EXTRACTED TEXT
20 Questions With Gary Lachman

A great deal of my down time is spent researching and reading about Modern Paganism, but over the last couple of years I’ve begun to branch out a little bit so to speak. There are all kinds of figures who had a major impact not on just on Modern Paganism but on other areas of “the occult” and society in general. While searching for books on Emanuel Swedenborg, Carl Jung, and Helen Blavatsky I kept running into the name Gary Lachman over and over again. Who is Gary Lachman I wondered? It turns out that Gary Lachman was Gary Valentine in another life, the original bass player in the band Blondie and now a successful writer of esoteric and occult themed biographies and books. (I’ve now received an email from a member of the Rock and Roll Hall of Fame, my life is nearly complete.)

There’s something about Lachman’s style that resonates with me. He can be critical and skeptical at times, but there’s also a nice degree of belief there as well. Lachman stands somewhere in the middle of accepting everything at face value and being unnecessarily dismissive. Some of his books aren’t biographies in the usual sense and instead focus on the spiritual and esoteric aspects of a particular individual. His work on Jung is a great example of this. There’s the outline of an extraordinary life in its pages but also an examination of thoughts, ideas, and influences from someone who understands and is sympathetic towards them.

When I found out that Lachman was getting ready to release a new book on Aleister Crowley I seized the opportunity to both review the book and ask him some questions about his work. He happily agreed to answer them.

Jason: 1. How does one go from being a founding member of Blondie to writing about the occult, spirituality, and “New Age” type figures?

Gary Lachman: As I say in the book, I started reading about this sort of thing while playing in Blondie. I was always interested in ideas and was always a voracious reader. In the case of the occult or esoteric, over time, what started out as a youthful enthusiasm for weird stuff turned into a serious study of the history of esotericism.

2. In your latest book you talk about how some of the members of Blondie were involved in occult practices back in the 1970’s (Debbie Harry consulting the I Ching was especially interesting). How prevalent were such leanings in rock during that time? Everyone knows that figures like David Bowie and Jimmy Page were interested in such things, but what about bands on the fringe or cusp of stardom?

I don’t know about other bands on the NY scene at that time. I don’t think it was particularly popular; most people were into Warhol, not magic: it was too Sixties for that scene. In the case of Blondie, Chris had an interest in voodoo, satanism, black magic, but in a kitschy way – it was weird and fun – and Debbie’s interest was pretty much the same. I don’t know about them after I left, but I don’t have the impression that they took it very seriously. It was just around.

TO DO
1: Answer these from the Gary Lachman interview:
(a) In which band was Lachman the original bass player?
(b) Who is the subject of the new book Lachman was getting ready to release?
(c) According to Lachman, what were most people on the NY scene into, rather than magic?
2: Say whether each statement agrees with the Gary Lachman interview, and quote the words that decide it:
(a) Lachman started reading about the occult only after he left Blondie.
(b) Chris's interest in voodoo, satanism, and black magic was a kitschy one.
(c) The writer kept coming across Lachman's name while looking for books on Swedenborg, Jung, and Blavatsky.
3: Reproduce part of the Gary Lachman interview word for word. Start at the words "I don’t know about other" and end after "was just around.".

EXTRACTED MATERIAL

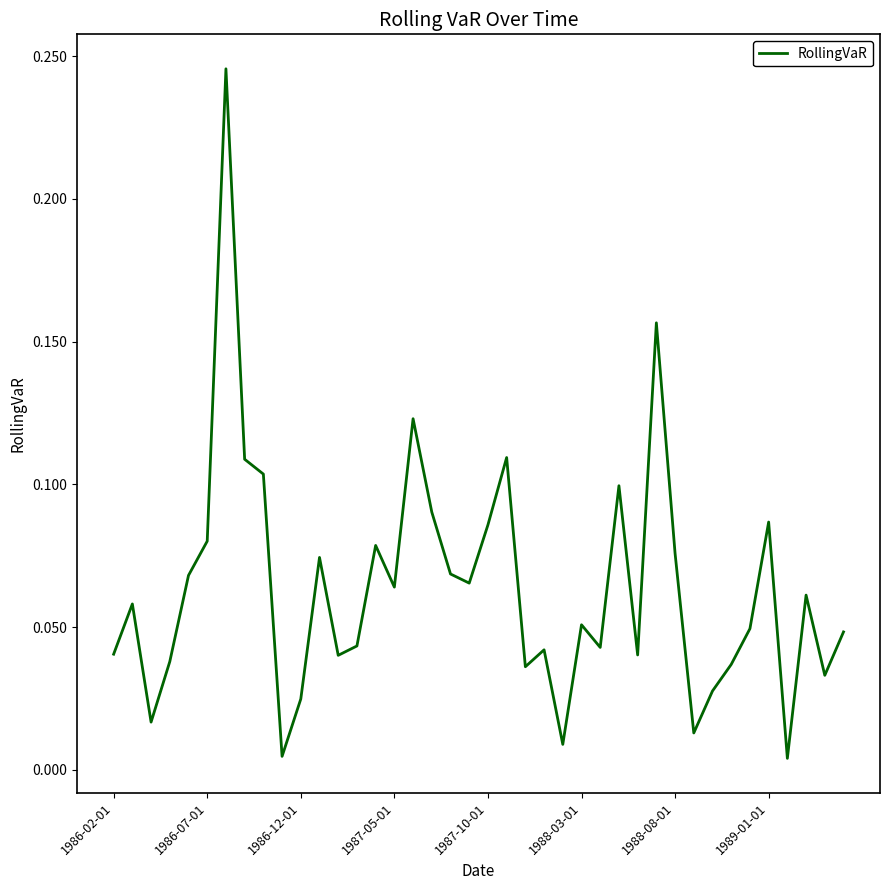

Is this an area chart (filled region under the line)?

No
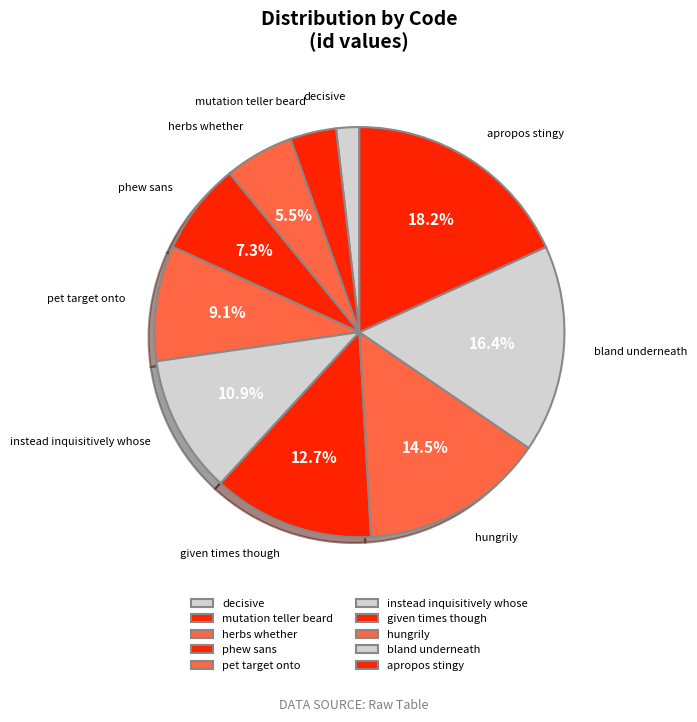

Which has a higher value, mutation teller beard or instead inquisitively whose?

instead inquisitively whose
* * *
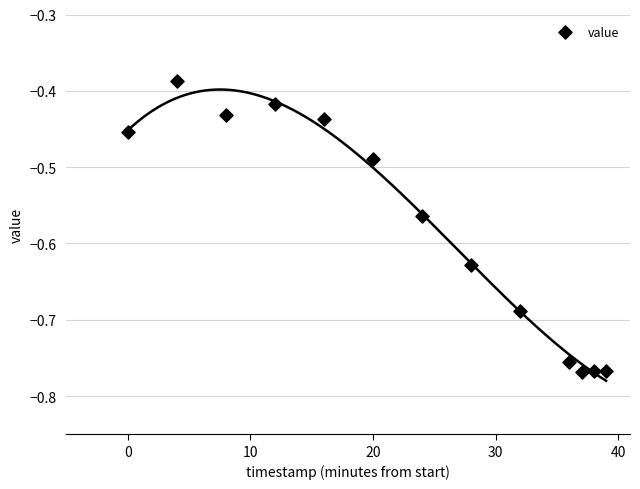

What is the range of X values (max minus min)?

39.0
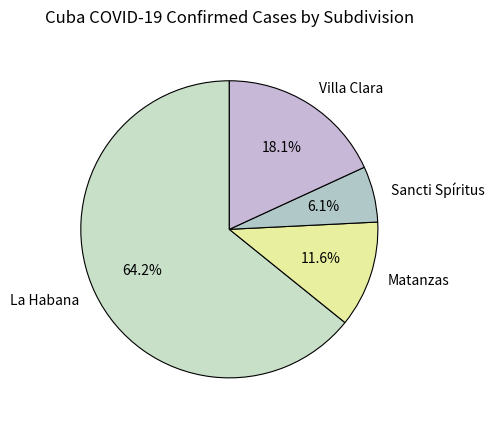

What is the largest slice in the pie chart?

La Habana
--
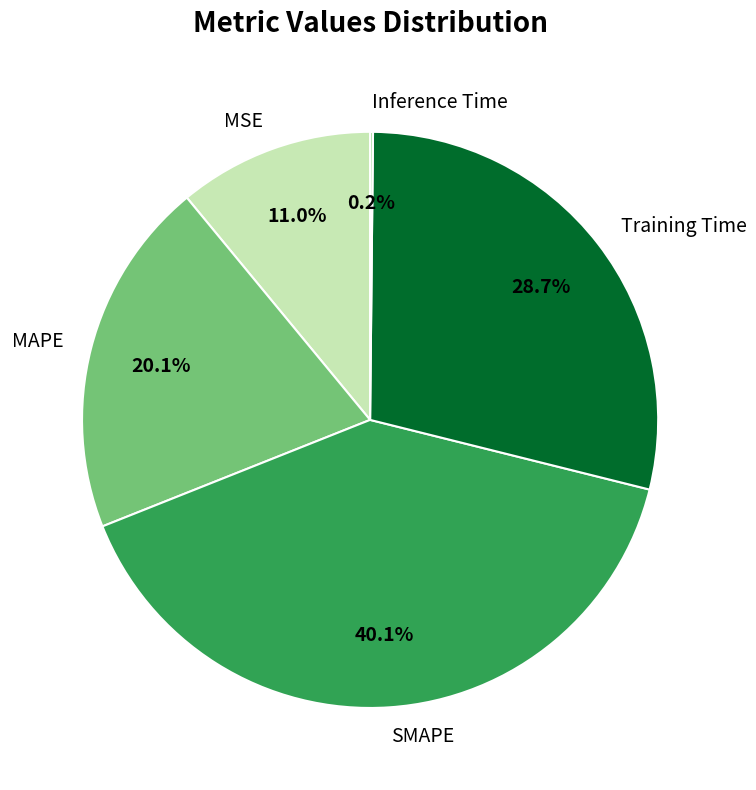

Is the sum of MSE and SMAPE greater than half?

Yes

ANSWER SET
1:
(a) Blondie
(b) Aleister Crowley
(c) Warhol

2:
(a) No: "I started reading about this sort of thing while playing in Blondie."
(b) Yes: "Chris had an interest in voodoo, satanism, black magic, but in a kitschy way"
(c) Yes: "While searching for books on Emanuel Swedenborg, Carl Jung, and Helen Blavatsky I kept running into the name Gary Lachman over and over again."

3:
I don’t know about other bands on the NY scene at that time. I don’t think it was particularly popular; most people were into Warhol, not magic: it was too Sixties for that scene. In the case of Blondie, Chris had an interest in voodoo, satanism, black magic, but in a kitschy way – it was weird and fun – and Debbie’s interest was pretty much the same. I don’t know about them after I left, but I don’t have the impression that they took it very seriously. It was just around.